Cognitive biases are a very popular Psychology topic. I find them especially interesting because, in many cases, knowing about them and correctly identifying when we use them, can help us think more rationally and make better decisions.

Today I wanted to write about a type of bias that we often find in debates or opinionated conversations; the **base rate bias** or **base rate fallacy.**

The base rate bias occurs when base rate information is ignored and specific information -information relating to a certain case- is favored to make a judgment or reach a conclusion. Base rate information refers to the base probability of an event -also known as prior probability.

The base rate bias occurs when base rate information is ignored and specific information -information relating to a certain case- is favored to make a judgment or reach a conclusion. Base rate information refers to the base probability of an event -also known as prior probability.

I already talked about heuristics and cognitive biases and about how we still lack a coherent classification for them. Daniel Kahneman [1] considers base rate bias a specific form of **extension neglect**. Extension neglect occurs when the size of a set that is relevant to its valuation is disregarded.

The best way to understand this concept is by going over a couple of examples. The first one is a classic one and has been replicated many times with similar results. A group of participants is given the description of a fictional university student chosen at random. Consider Tom’s description:

*“Tom is of high intelligence, although lacking in true creativity. He has a need for order and clarity, and for neat and tidy systems in which every detail finds its appropriate place. His writing is rather dull and mechanical. He has a strong drive for competence. He seems to have little feel and little sympathy for other people and does not enjoy interacting with others.”* [2]

When asked about what program is Tom most likely to be attending, most people would reply ‘computational science’ or any other engineering program when, in fact, business and social science students are larger in number.

If Tom was chosen at random, he is more likely to be attending one of the most popular studies. Most people ignore this base rate information and reach a conclusion based on the fact that personality types like Tom seem more abundant in computational science programs.

##### Base rate bias and diagnosis

Another example that is often discussed is the base rate fallacy in diagnosis or assessing probabilities. Let’s assume that a certain disease manifests in 1 out of 1000 people, that means that a person has 0.10% chance of having that disease. There is a medical test that identifies 99% of positive cases when used on a sample of people who have the disease. That means that only 1% of positive cases are not diagnosed. Similarly, the test clears 99% of patients who do not have the disease and mistakenly diagnosis 1% of healthy individuals (false positive).

What is the probability of having the disease if the result of the test comes back positive? Not only patients but also most doctors would struggle to give a correct answer.

Making use of Bayesian statistics we can calculate the conditional probability:

p(disease | positive result) = p(disease) * p(positive result | disease) / p(positive result)

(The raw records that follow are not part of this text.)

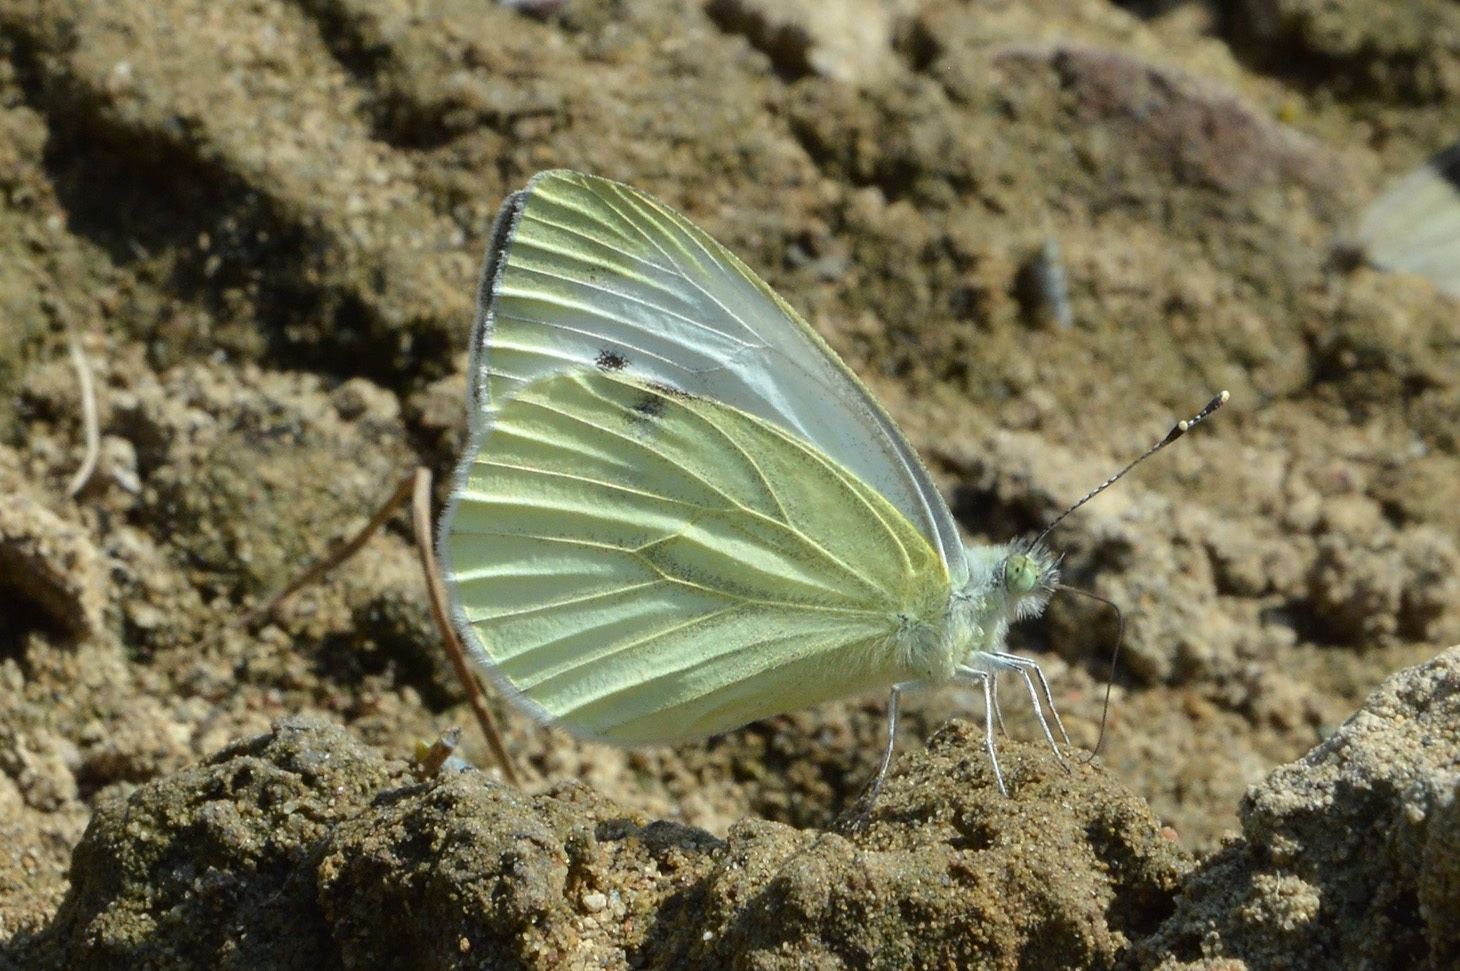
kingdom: Animalia
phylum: Arthropoda
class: Insecta
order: Lepidoptera
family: Pieridae
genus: Pieris
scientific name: Pieris napi
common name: Green-veined white
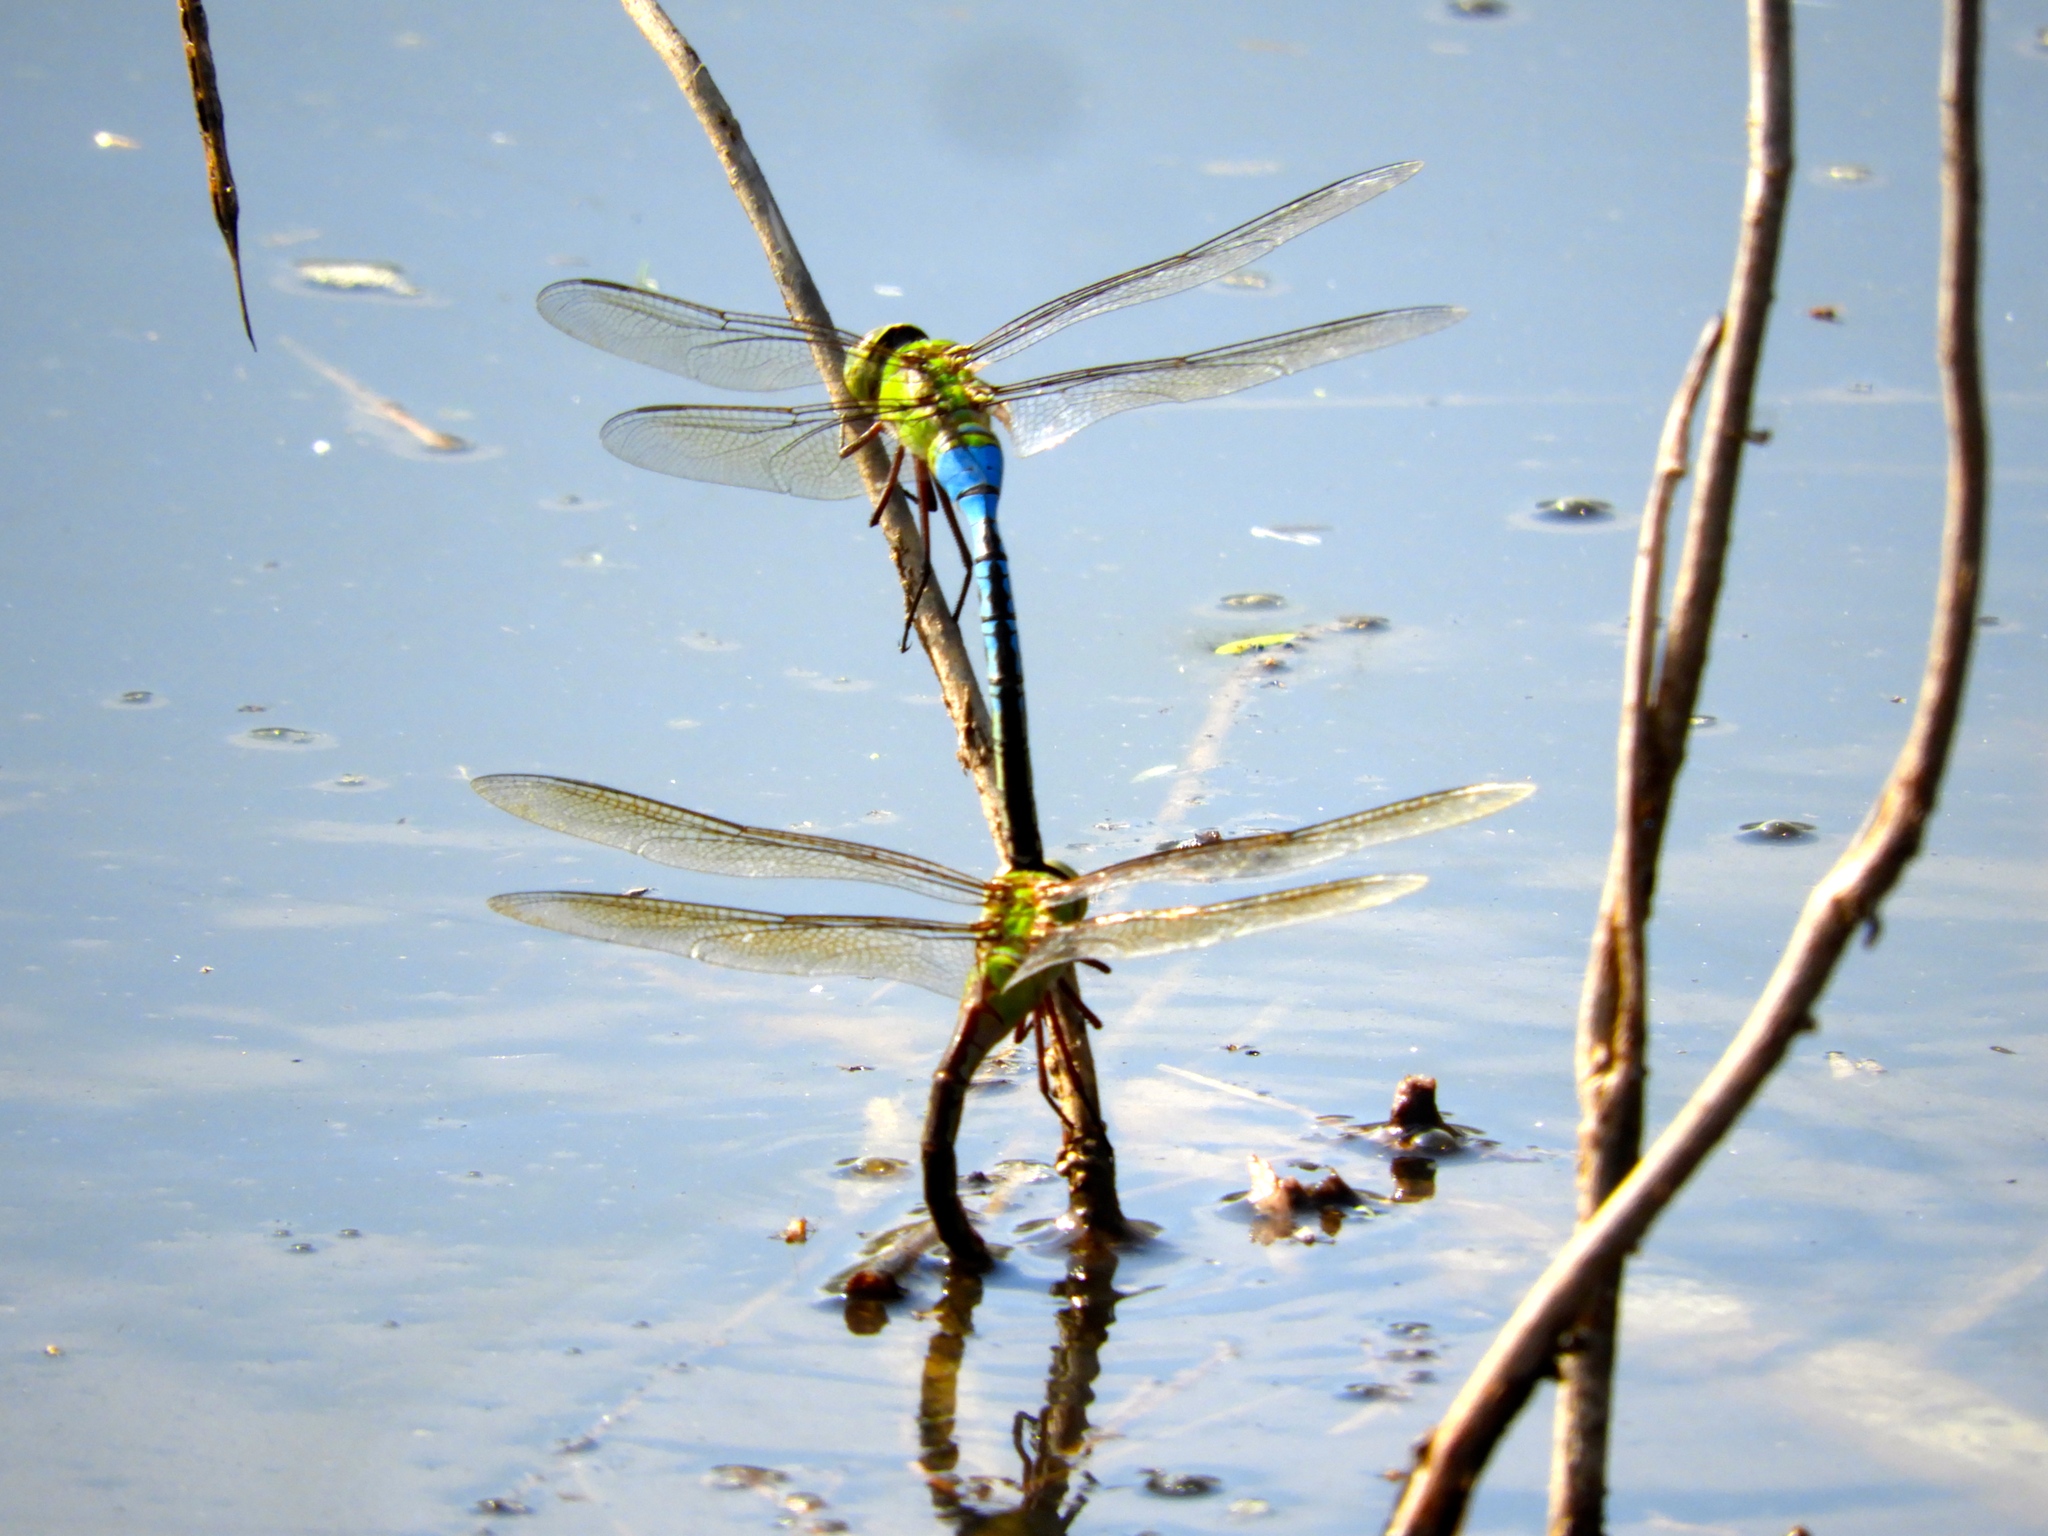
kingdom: Animalia
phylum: Arthropoda
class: Insecta
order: Odonata
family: Aeshnidae
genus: Anax
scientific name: Anax junius
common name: Common green darner
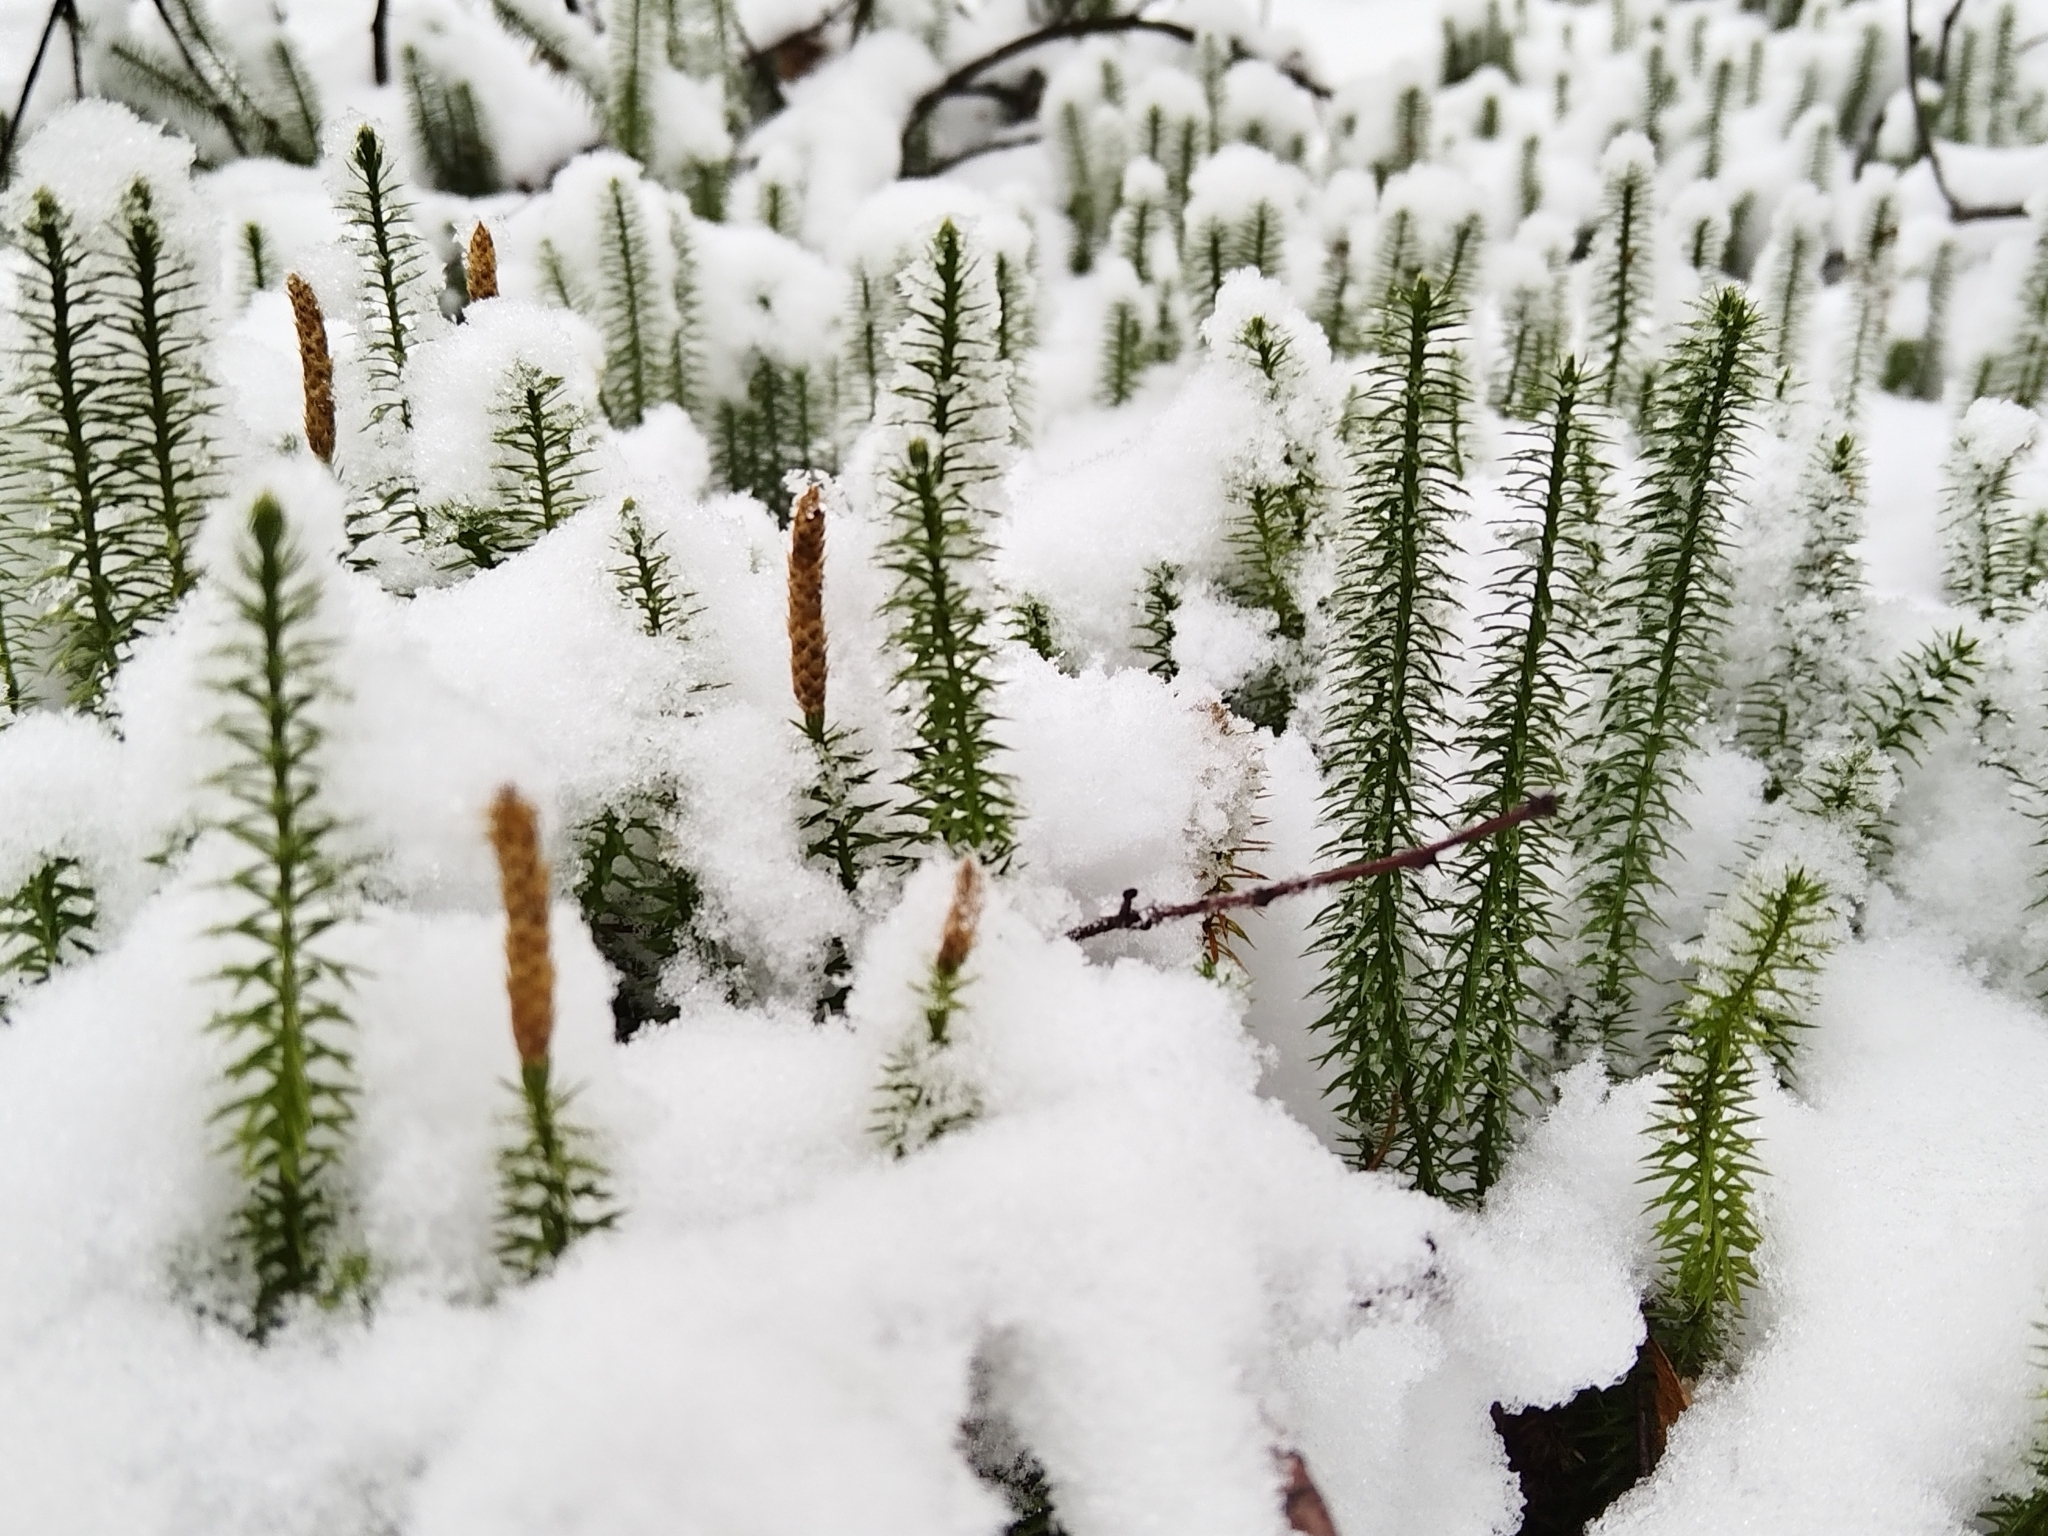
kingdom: Plantae
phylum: Tracheophyta
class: Lycopodiopsida
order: Lycopodiales
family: Lycopodiaceae
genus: Spinulum
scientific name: Spinulum annotinum
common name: Interrupted club-moss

p(disease | positive result) = 0.001 * 0.99 / 0.001 * 0.99 + (1-0.001)*0.01 = **0.090** … 9%

This means that the probability of having the disease it is still 9% even with a positive result on the test. The reason being that the disease is very rare and only 0.10% of the population will have it.

Without making these calculations and considering the 99% of correct diagnosis, it is easy to think that the probability of being sick is much higher. This is why it is important to keep in mind the **base rate information**.

Sources:

[1] Economic Preferences or Attitude Expressions?: An Analysis of Dollar Responses to Public Issues

[2] Kahneman, D., Slovic, P., & Tversky, A.E. 1982. Judgment under Uncertainty: Heuristics and Biases. Cambridge University Press.